Still, Stewart had a public notice drawn up, dated Feb. 12, in support of the Herreras and Fisher to exercise their treaty hunting rights in Wyoming.
“It is the position of this Committee this activity is protected by the Crow Tribe’s agreement with the United States Government; and, that such activity will be rigorously enforced under this supreme law,” the notice states, in part.
“It’s kind of an issue of what’s the bigger crime,” Stewart said.
“We’re talking about a treaty,” he added. “We’re not going to let a state dictate to a sovereign nation.”
History doesn’t seem to be in the Crow Tribe’s favor on this issue. A 1995 ruling by the 10th Circuit Court of Appeals sided with Wyoming in a similar case. Tyrone Ten Bear was cited by Wyoming Game and Fish for killing an elk in the Bighorn National Forest without a license.
Although Ten Bear’s attorneys asserted a treaty right to hunt on the land, the court said that right was lost when Wyoming became a state in 1890.
The Crow Tribe appears to be hanging its new hopes on a later court decision. A 1999 ruling by the U.S. Supreme Court acknowledged that hunting and fishing treaty rights for the Mille Lacs Band of Chippewa in Minnesota were still valid off the reservation. That treaty dated back to 1837.
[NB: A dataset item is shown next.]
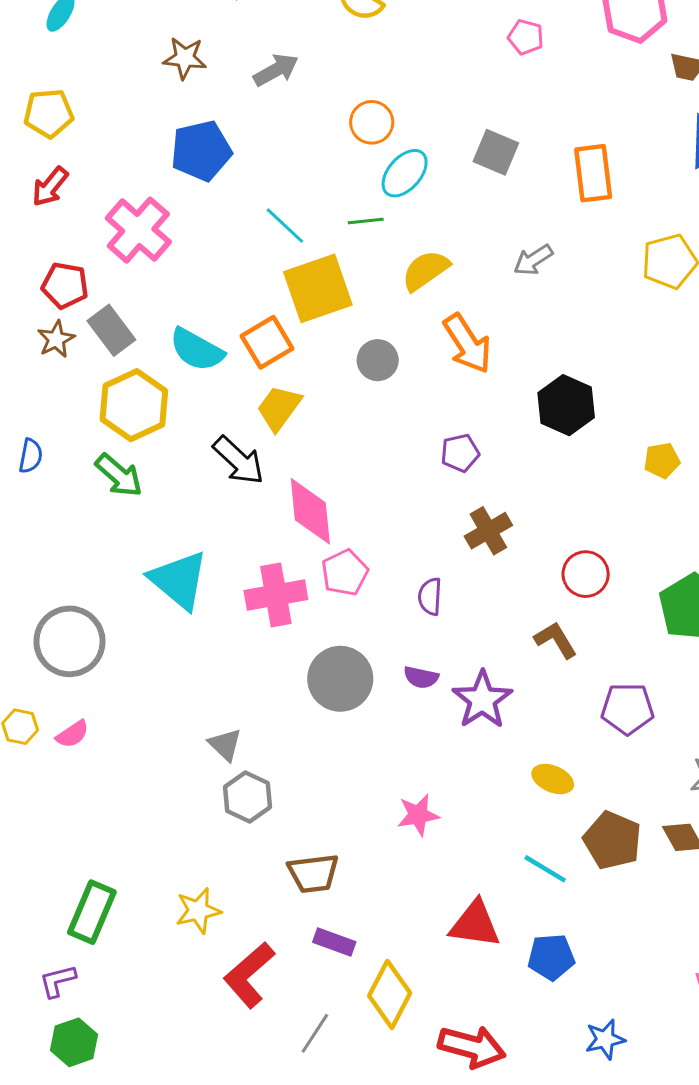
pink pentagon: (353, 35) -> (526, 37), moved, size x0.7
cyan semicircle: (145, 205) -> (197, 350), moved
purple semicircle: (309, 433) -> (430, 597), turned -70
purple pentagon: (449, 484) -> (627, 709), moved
At first, Herrera said he was offended by the poaching charges and upset. He said the incident has provoked more racism, including name-calling.
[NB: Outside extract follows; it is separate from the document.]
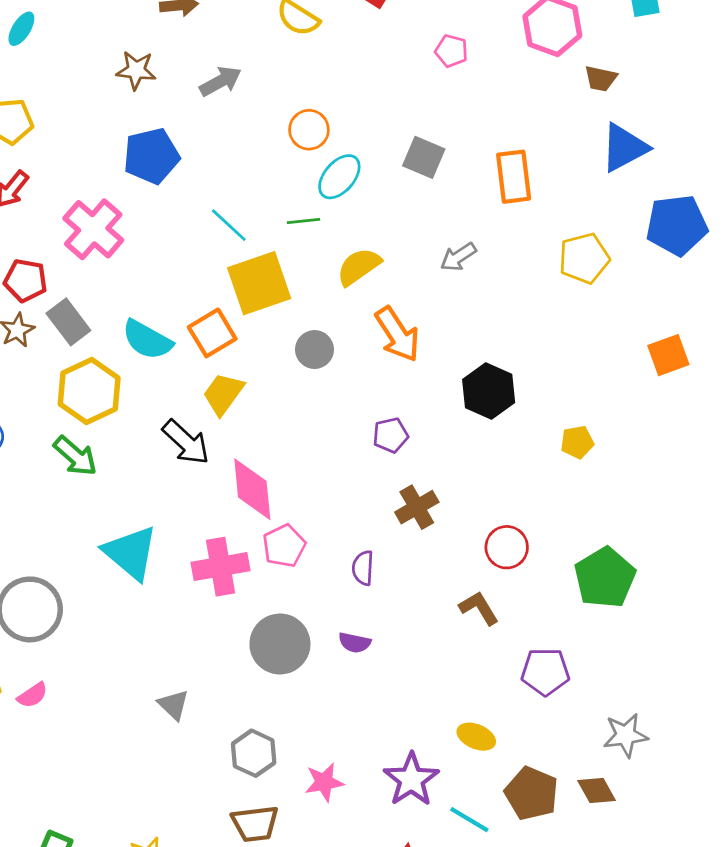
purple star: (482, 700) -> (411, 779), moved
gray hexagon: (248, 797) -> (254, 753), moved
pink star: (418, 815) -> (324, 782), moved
“It’s still here and still alive 100 percent, and it affects us every day,” he said.
But he’s been able to put the issue behind him to some extent, finding peace while sitting under the cottonwood tree outside his childhood home.
Now he’s trying to look for a bright side to the incident. Herrera is hoping that the charges may lead to better communication between the Crow Tribe and the state of Wyoming. It may also promote more talk between tribal members about poaching and waste. Herrera would like to see the tribe integrate a hunter safety course into the schools to be proactive.
Maybe the situation will even be a place to start talking about enforcing hunting regulations on tribal members. Right now, there is no hunting season on the reservation. Consequently, big game like deer and elk are often hard to find.
“You can get sucked into that negativity easy,” Herrera said. “So I’m moving forward as a Crow Indian in a modern society. We still have our own ways and our culture. So we’re lucky we still have a lot of the things we had before — including our hunting rights.
“From our perspective, it’s a right we’ve always had.”